State only the number of lines in the records below that contain the string "Ustadzah", treating uppercase and lowercase letters as different.

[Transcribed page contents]
++++++++++++++++++++
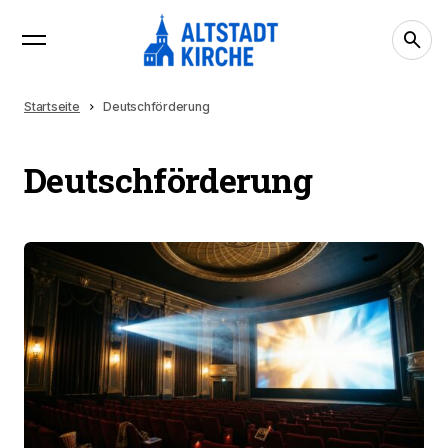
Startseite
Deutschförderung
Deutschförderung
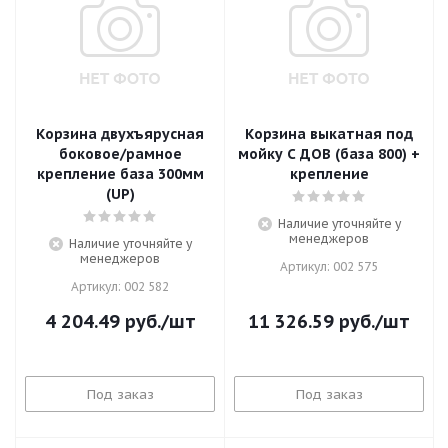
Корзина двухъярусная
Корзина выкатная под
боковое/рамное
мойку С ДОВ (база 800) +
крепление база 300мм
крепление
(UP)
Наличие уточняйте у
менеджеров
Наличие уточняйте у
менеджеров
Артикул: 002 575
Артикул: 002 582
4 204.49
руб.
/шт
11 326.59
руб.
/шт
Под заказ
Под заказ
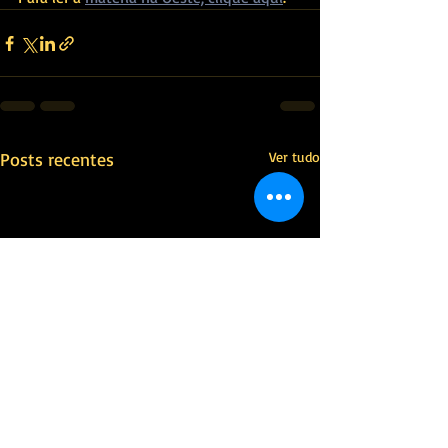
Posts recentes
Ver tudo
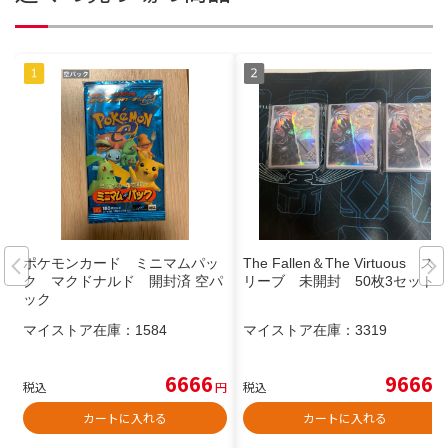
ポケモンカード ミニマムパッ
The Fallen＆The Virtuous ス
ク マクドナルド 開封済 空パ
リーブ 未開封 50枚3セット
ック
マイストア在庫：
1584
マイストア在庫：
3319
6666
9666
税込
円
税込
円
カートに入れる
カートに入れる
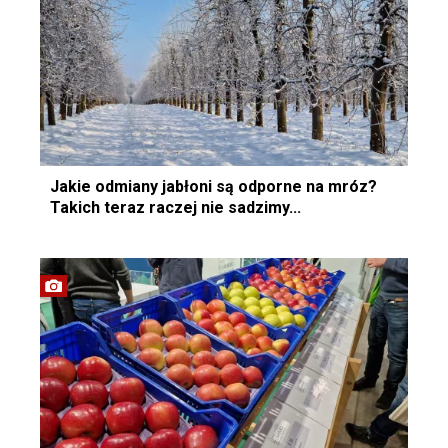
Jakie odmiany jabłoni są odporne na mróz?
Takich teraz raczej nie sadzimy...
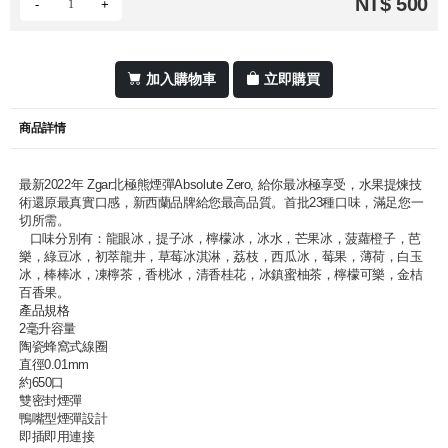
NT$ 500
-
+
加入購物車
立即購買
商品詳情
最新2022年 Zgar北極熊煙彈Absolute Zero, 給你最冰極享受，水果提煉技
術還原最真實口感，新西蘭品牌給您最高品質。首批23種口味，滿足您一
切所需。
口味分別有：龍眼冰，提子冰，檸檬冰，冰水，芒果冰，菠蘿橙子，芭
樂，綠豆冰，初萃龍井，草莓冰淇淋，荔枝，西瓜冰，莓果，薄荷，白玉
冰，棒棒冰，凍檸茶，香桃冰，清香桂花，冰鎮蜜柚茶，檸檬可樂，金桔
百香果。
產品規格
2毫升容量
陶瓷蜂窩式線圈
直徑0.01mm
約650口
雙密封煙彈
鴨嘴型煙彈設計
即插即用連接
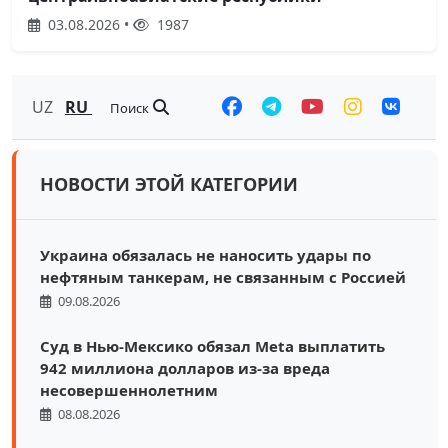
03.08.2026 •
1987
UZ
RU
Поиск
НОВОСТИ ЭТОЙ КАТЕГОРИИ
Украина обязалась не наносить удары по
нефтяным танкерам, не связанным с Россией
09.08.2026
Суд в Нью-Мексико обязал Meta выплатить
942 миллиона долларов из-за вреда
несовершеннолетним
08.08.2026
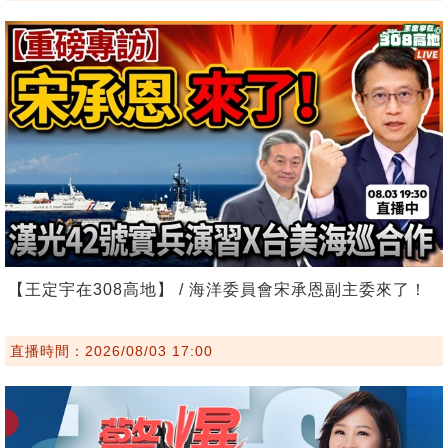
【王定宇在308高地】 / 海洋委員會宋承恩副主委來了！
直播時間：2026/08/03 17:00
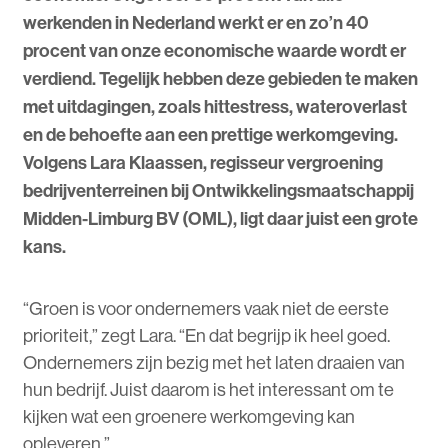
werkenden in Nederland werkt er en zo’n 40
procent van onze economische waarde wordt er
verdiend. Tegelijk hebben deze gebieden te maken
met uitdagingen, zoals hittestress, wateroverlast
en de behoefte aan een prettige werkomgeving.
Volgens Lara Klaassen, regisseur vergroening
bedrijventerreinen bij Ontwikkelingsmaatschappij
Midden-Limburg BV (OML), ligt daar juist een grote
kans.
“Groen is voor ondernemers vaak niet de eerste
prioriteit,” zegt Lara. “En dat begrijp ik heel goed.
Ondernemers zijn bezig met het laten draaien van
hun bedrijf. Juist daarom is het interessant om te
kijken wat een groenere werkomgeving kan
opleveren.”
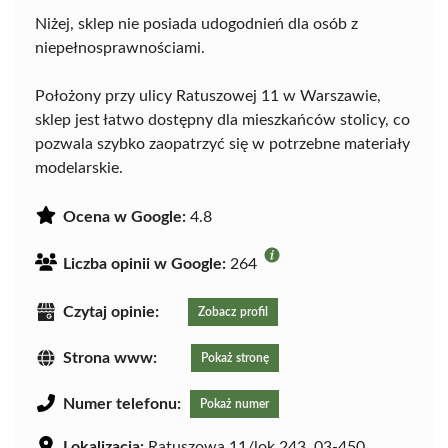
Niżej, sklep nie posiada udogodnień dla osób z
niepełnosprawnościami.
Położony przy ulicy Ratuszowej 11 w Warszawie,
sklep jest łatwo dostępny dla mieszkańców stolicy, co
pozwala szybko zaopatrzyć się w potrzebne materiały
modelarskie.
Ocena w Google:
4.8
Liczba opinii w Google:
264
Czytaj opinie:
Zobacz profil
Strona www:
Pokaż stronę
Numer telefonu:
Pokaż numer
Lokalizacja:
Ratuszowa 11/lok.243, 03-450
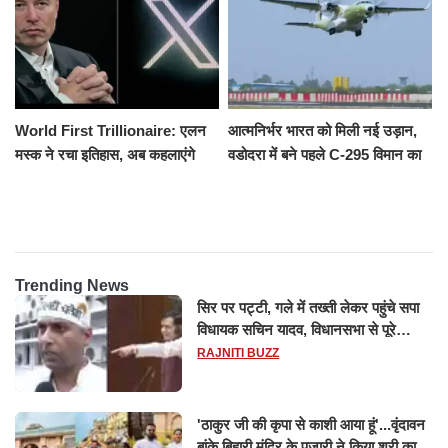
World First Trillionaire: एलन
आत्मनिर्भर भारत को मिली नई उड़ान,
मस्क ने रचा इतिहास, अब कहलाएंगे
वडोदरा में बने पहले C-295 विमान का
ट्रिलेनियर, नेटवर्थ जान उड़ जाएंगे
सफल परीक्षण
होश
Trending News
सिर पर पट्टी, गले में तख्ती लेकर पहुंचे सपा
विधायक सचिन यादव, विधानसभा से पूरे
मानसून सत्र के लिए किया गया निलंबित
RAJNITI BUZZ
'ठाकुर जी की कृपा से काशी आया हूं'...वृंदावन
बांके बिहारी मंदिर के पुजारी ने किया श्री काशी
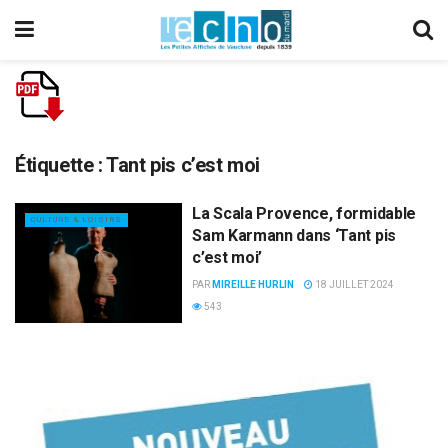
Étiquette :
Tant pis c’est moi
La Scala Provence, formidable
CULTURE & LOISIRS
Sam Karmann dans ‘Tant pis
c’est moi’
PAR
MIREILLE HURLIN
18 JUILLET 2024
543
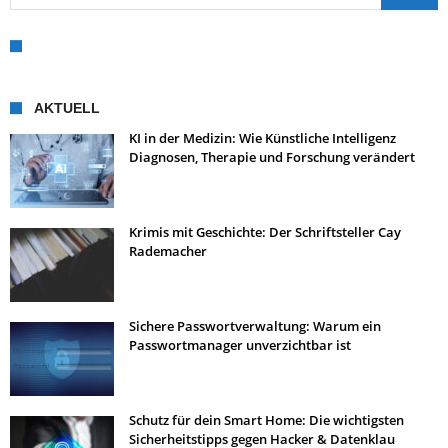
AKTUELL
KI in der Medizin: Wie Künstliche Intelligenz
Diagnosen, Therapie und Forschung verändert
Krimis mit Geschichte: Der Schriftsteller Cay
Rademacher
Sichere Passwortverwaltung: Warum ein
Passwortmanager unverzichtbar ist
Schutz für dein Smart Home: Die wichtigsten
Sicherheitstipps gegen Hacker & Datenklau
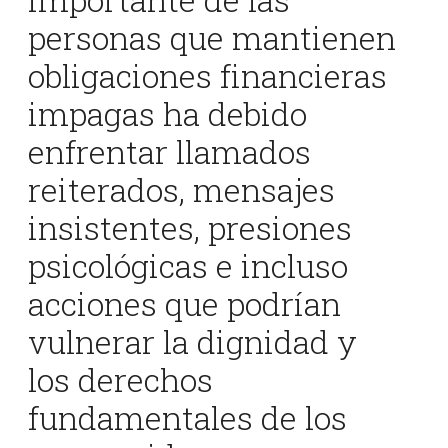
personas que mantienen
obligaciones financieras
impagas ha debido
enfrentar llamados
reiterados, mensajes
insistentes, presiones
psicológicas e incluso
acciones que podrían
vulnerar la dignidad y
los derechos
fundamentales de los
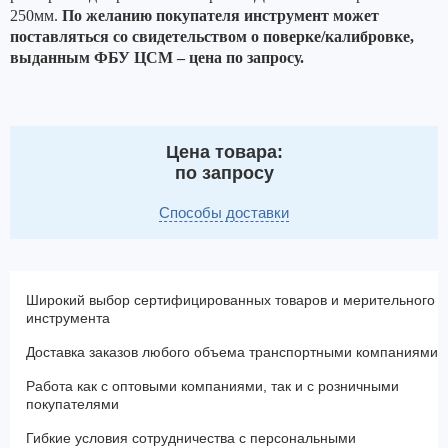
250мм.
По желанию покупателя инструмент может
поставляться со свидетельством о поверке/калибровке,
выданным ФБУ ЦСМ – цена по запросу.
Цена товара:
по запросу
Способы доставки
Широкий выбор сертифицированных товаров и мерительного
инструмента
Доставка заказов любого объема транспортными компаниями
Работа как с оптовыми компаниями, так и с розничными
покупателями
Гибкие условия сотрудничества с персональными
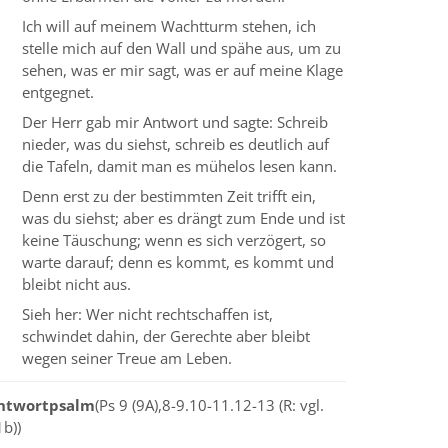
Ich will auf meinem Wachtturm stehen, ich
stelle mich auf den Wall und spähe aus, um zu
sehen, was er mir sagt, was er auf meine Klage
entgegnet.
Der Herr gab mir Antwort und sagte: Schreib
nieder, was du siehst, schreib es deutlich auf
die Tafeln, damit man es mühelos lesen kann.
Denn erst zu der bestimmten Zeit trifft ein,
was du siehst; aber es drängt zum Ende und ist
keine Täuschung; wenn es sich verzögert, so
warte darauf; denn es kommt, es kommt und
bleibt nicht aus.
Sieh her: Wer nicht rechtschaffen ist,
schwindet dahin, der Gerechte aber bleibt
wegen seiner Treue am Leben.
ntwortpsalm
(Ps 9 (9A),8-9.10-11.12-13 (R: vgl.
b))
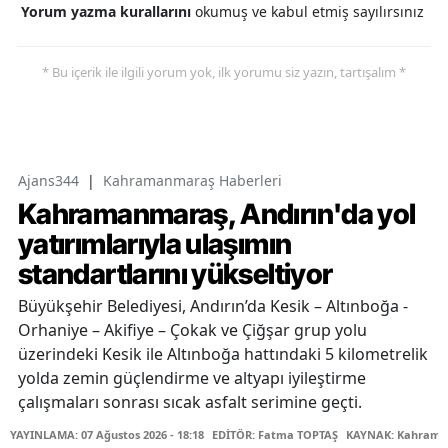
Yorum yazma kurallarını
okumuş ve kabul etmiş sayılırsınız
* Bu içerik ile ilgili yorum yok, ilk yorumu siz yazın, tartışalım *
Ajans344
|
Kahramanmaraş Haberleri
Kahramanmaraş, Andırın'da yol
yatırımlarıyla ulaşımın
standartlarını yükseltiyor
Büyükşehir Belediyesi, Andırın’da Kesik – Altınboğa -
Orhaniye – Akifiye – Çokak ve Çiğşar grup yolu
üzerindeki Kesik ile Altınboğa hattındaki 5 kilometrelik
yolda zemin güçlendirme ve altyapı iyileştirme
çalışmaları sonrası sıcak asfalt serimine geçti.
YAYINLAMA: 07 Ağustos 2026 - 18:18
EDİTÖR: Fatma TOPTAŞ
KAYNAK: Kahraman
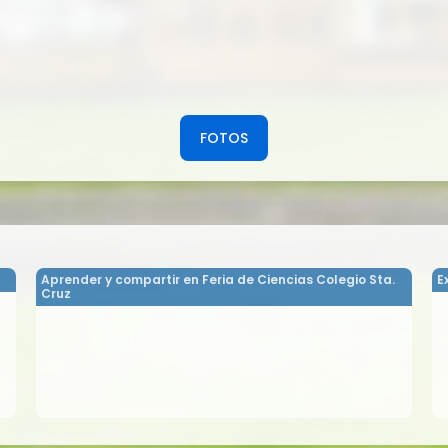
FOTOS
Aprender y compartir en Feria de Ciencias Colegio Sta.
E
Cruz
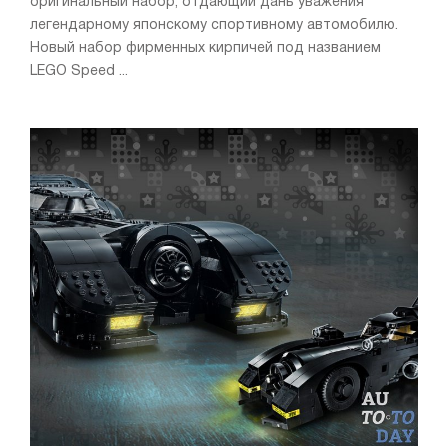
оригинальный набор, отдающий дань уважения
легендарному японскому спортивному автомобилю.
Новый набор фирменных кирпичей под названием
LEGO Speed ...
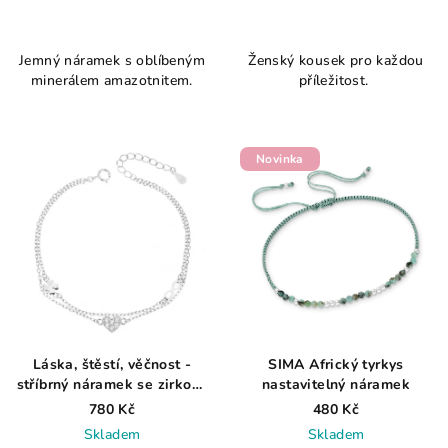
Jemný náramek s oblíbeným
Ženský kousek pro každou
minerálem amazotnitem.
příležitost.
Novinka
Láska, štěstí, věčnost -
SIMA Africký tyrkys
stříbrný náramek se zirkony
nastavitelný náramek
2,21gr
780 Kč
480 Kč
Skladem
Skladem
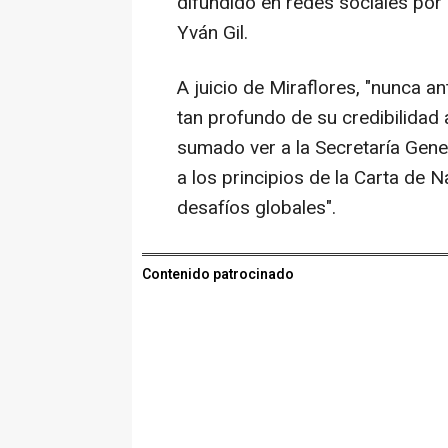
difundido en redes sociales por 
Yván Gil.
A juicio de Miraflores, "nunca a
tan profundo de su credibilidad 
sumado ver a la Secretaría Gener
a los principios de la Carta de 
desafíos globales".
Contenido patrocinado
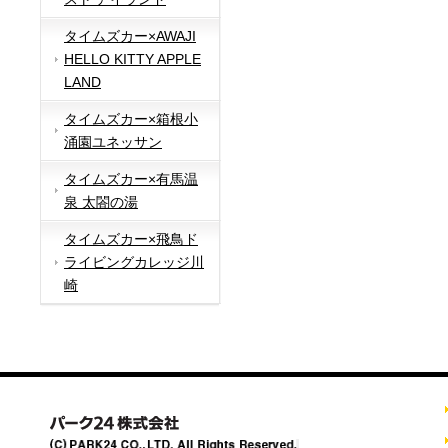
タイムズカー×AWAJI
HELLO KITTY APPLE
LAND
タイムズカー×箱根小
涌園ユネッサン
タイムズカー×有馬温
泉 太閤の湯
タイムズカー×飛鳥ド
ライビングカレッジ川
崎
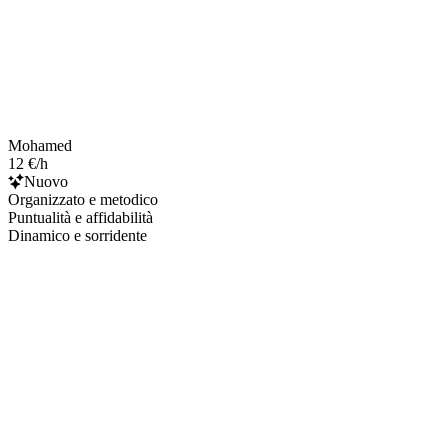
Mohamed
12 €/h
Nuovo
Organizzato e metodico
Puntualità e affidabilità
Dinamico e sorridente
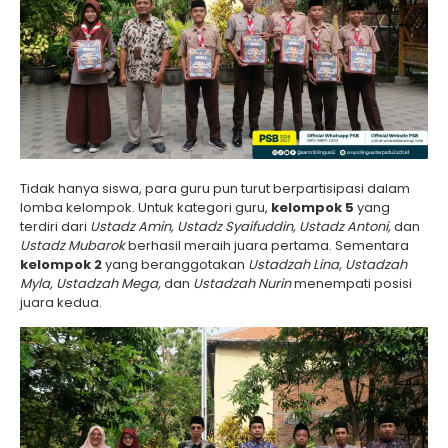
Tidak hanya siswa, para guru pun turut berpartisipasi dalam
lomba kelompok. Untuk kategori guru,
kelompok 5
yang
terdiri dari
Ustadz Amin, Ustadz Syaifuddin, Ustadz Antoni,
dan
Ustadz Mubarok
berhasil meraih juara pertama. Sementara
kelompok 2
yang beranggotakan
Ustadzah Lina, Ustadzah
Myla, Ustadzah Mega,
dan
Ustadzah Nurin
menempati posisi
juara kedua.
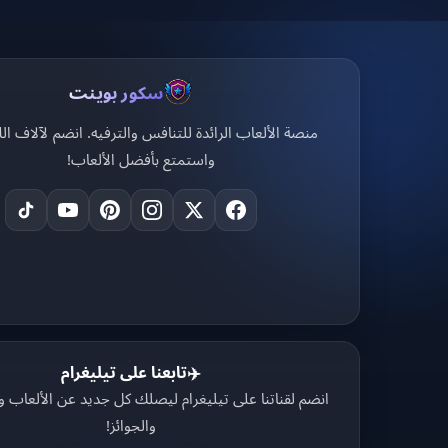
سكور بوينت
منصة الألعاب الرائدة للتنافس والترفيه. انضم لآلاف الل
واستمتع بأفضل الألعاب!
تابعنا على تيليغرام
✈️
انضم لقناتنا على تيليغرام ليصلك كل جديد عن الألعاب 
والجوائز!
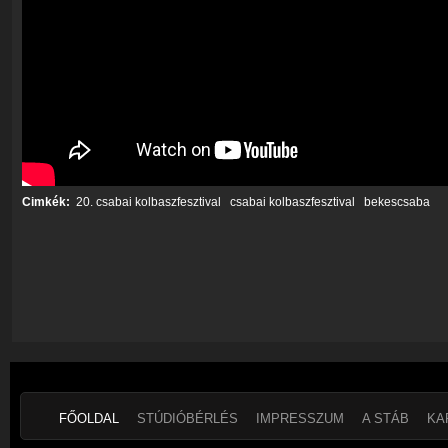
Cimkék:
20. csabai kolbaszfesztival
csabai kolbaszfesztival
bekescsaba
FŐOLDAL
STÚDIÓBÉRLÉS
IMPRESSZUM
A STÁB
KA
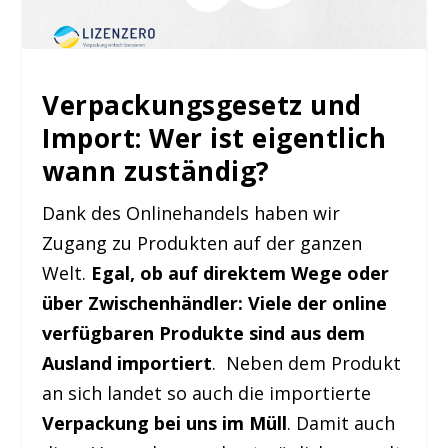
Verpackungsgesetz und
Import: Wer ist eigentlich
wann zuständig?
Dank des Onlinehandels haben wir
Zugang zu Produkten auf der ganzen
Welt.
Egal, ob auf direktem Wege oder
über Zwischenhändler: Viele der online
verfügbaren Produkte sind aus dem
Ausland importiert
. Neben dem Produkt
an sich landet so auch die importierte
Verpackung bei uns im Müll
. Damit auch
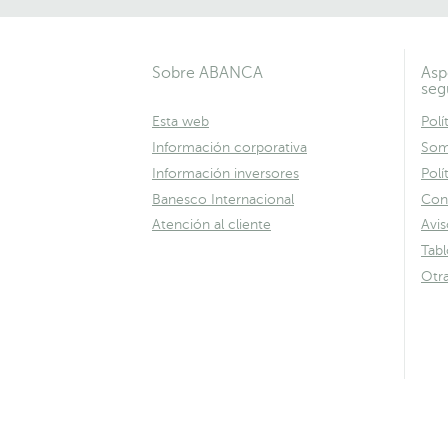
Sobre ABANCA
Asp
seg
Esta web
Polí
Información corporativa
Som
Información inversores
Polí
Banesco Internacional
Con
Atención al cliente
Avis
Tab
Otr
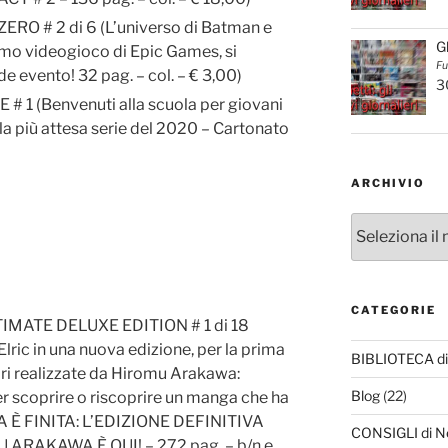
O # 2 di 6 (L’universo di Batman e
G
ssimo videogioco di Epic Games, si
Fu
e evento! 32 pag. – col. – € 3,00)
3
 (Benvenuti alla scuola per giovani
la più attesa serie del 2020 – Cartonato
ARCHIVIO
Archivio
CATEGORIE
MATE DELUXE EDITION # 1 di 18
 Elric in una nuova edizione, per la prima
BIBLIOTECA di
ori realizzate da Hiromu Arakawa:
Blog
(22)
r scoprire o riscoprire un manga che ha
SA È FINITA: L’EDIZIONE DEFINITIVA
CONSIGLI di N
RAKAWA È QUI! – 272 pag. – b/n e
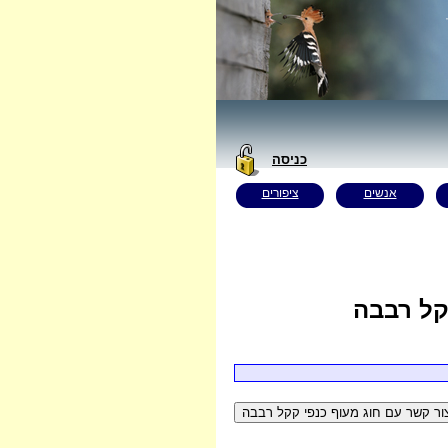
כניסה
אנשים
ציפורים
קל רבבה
++++++++++++++++++++
### Answer for the task
3